Hani o meşhur Ankara Misketi var, oyun, bilirsiniz, çoğu düğünlerde
derneklerde, tavernalarda oynanır. Benim yazıma konu olan misket ise ta seneler
önce benim akranım olan çocukların yazın sokaklarda bilye diye tabir edilen yuvarlak
maddeler ile oynadıkları oyun...
Ne kadar güzeldi o tatil günleri sokaklarda oynadığımız misketler.

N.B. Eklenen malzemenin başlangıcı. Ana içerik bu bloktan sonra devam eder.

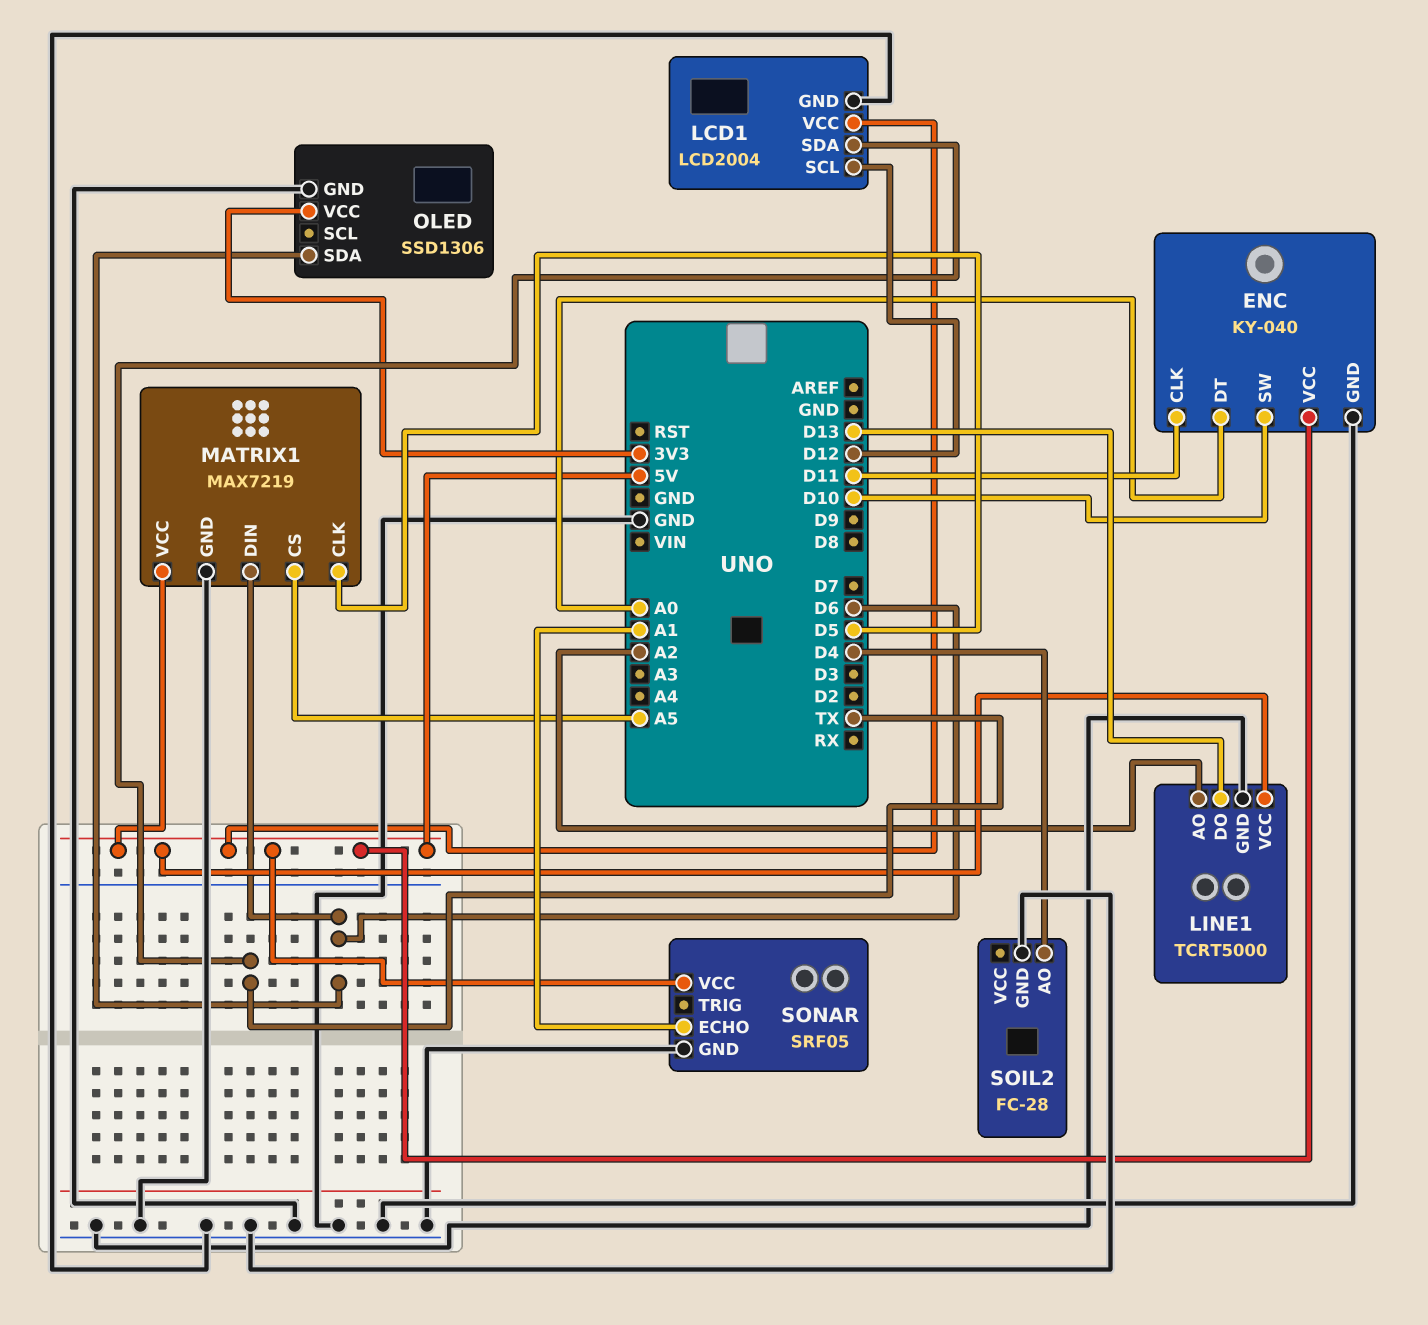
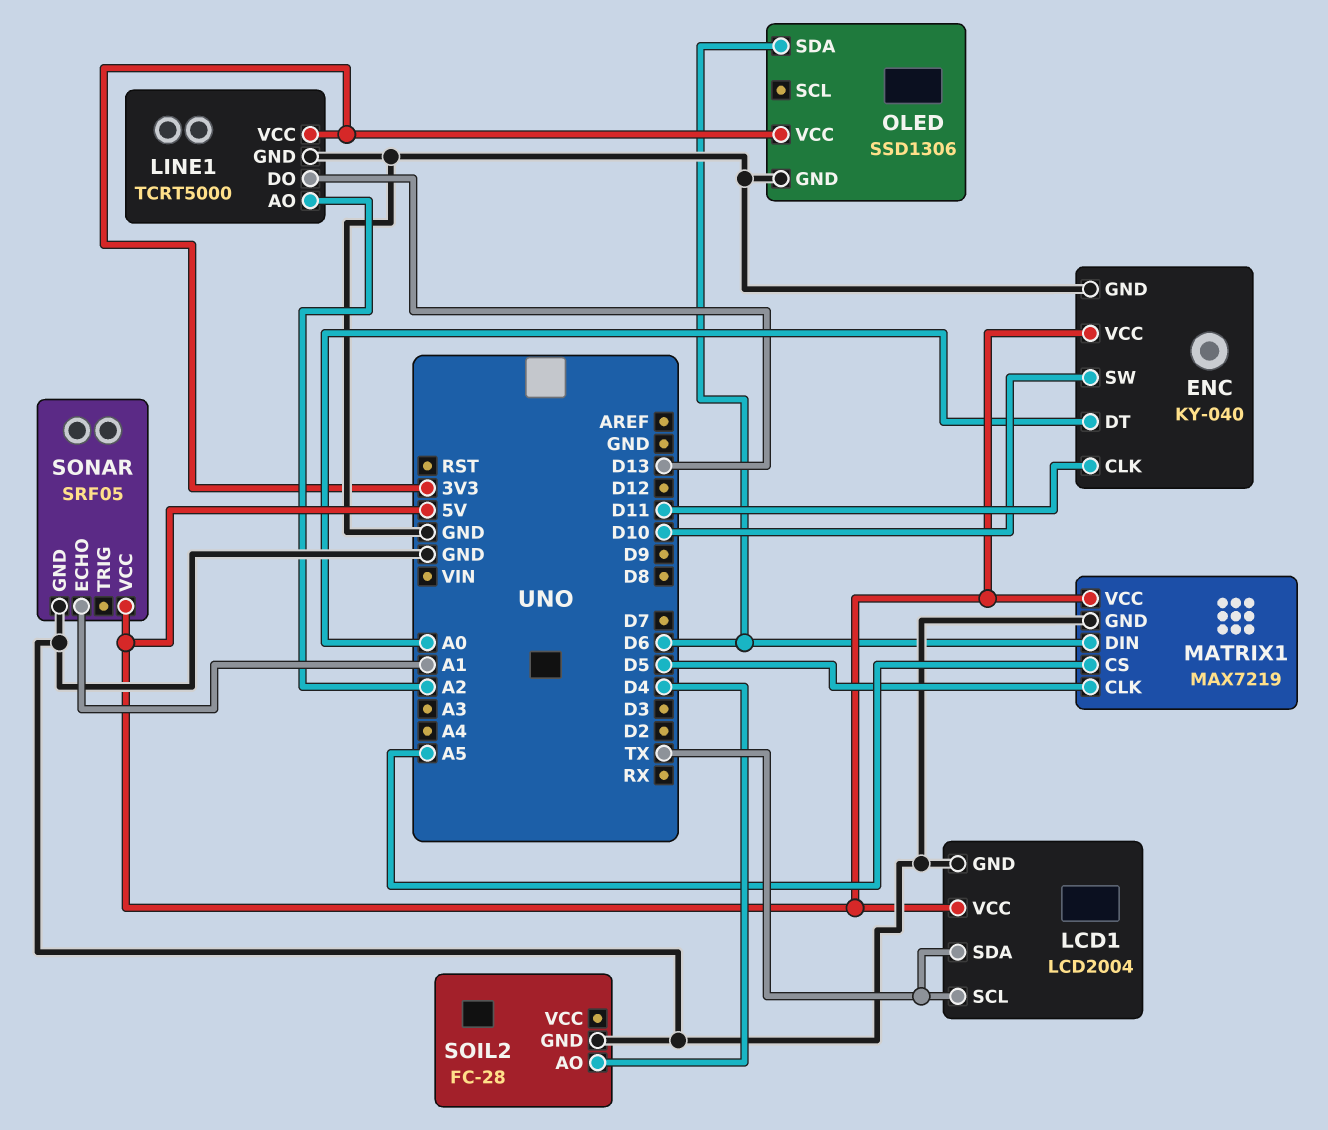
LCD1 pin SCL: D12 -> TX
LINE1 pin VCC: 5V -> 3V3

Sıra sıra
dizerdik misketleri, çocuğun biri de seslenir''Hangi baaaş'' cevap gecikmez
karşıdan''Benden baaaş ya da karşı baaaş'' en geride ki elinde ki misketi bir
sallar ıskaaaaaaaaaa, ''tüh gitti yine boşa ollum hep ben ütülüyorum ya'' Sonra
yine değişik bir misket oyunu üçgen vardı, bazen de müselles derdi çocuklar, o
da Arapçası herhalde... Kuyu oyunu vardı hatırladığım kadarı ile bir de...''Hani
bir deli kuyuya bir taş atmış da kırk akıllı çıkaramamış ya'' bizimkisi de o
hesap, kuyudan misketleri çıkarma derdi, artık kimi gerdi kimi germedi orası
belli değil...
Çocukluğumuzun sokaklarında kalan o misket oyunlarından bir türlü başımızı
alamazdık yazın bazen hava kararıncaya kadar oynardık, annelerimiz çağırırdı
da, eve gitmemek için türlü bahaneler uydururduk''Anne bir dakika daha ya,
şunların ifadesini alayım hemen geliyorum''Ne ifade de ne bir şey, kabiliyet
düşmanı olan bendeniz hiç kazanamazdı ki miskette...

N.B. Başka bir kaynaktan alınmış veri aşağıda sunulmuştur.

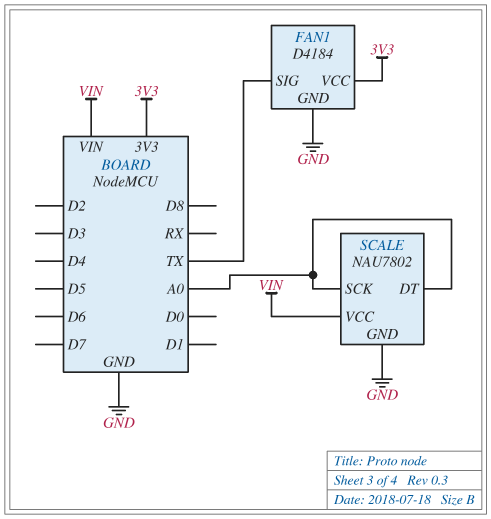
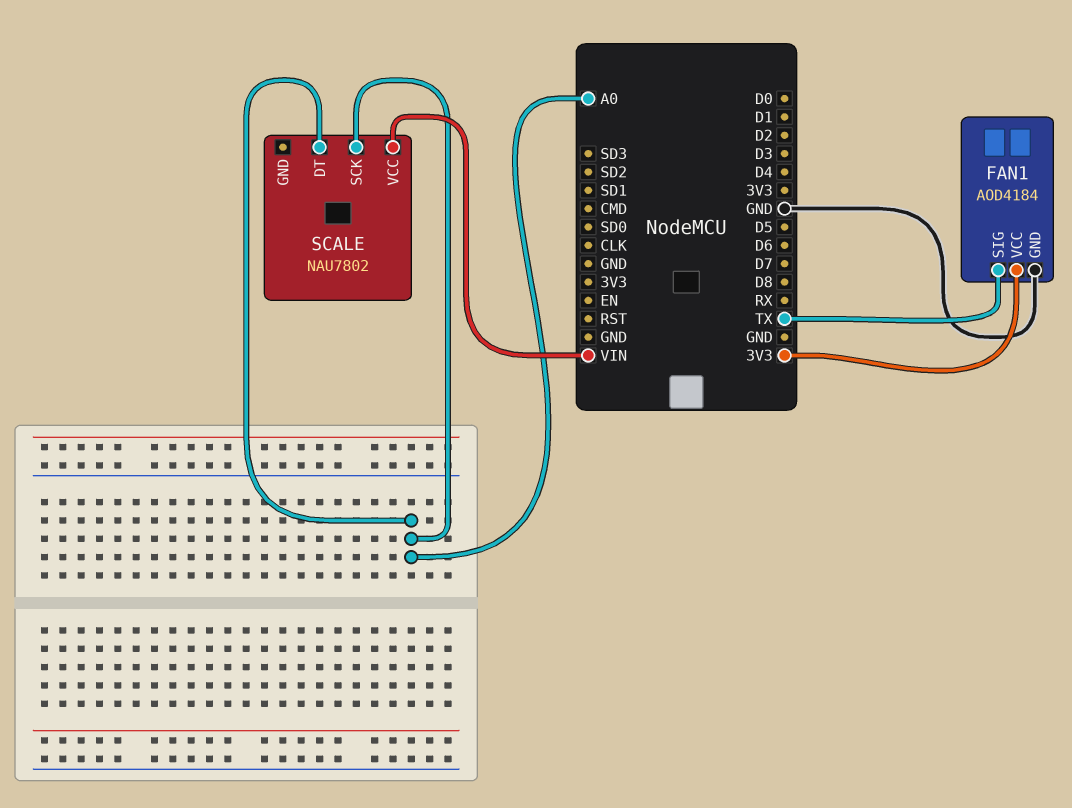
FAN1: D4184 -> AOD4184
SCALE pin GND: GND -> none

Çok iyi oynayan bir Alparslan Ağabeyimiz vardı, o seneler bizden üç dört yaş
büyüktü. Tam bizim karşımızda ki apartmanda oturur, çok güzel oynardı misketin
her türlüsünü. Hatta bu misket işini o kadar ilerletti ki Alparslan Ağabey
geçim kaynağı yapıp, okul harçlıklarını çıkarır oldu misketten. Bizim yaşımız
küçük olduğu için çoğu zaman bizi almazdılar aralarına. Biz de gıpta ile onları
seyrederdik ne zaman büyüyeceğiz de bu misket oyununa biz de katılacağız
diye...
Sonra yaş ilerleyince biz de girer olduk oyunlara, bazen oynattılar, bazen
eskilerin deyimi ile fasulyeden saydılar, olsun oynuyorduk ya fasulyeden
masulyeden. Amerikan Misketi diye tabir edilen misketlerde vardı o zaman. Onlar
biraz daha renkli ve cafcaflı olurdu, bir Amerikan misketi üç Türk misketi ile
değişilirdi yanlış hatırlamıyorsam. Baksana adamların her şeyi o zaman bile
değerliymiş bizim karşımız da. Bazı bazı Erkek Fatma dediğimiz kızlar vardı
onlarda girerdi ara sıra oyunlarımıza, ama biraz saftılar bir punduna getirip
onlara hiç kazandırmazlardı...
Çocukluk yıllarımızın dolu dolu yaşanmış tatlı anıları idi. Şimdi bakıyorum da
ne sokaklarda misket oynayan çocuklar var, ne de misket satan bakkallar
kırtasiyeler... Kaybolup gitmek üzere, bu güzel sokak oyunları... Ahhh
bilgisayarlar bunlar hep sizin başınızın altından kalkıyor hep sizin başınızın
altından...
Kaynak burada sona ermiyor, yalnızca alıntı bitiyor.